◆ **DATA TO USE**

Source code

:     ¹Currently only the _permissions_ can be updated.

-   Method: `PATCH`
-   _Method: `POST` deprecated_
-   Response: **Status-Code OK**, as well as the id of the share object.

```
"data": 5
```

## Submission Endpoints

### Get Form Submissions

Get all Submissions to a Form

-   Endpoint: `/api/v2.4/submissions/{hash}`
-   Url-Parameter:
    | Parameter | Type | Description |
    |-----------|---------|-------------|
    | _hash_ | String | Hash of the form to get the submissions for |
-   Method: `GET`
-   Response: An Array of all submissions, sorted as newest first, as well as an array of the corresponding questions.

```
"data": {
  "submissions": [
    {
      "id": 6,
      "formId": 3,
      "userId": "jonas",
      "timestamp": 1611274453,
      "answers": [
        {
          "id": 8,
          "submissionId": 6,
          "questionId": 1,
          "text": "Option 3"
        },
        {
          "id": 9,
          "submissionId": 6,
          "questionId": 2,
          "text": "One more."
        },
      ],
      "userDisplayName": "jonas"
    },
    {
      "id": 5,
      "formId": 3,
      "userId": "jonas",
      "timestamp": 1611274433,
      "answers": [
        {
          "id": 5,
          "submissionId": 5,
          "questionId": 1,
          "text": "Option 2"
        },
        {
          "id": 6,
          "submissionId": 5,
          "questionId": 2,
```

◆ **TO DO**
All lines that include the word "timestamp" must be copied from the material above.

◆ **SOLUTION TO THE PROBLEM**
      "timestamp": 1611274453,
      "timestamp": 1611274433,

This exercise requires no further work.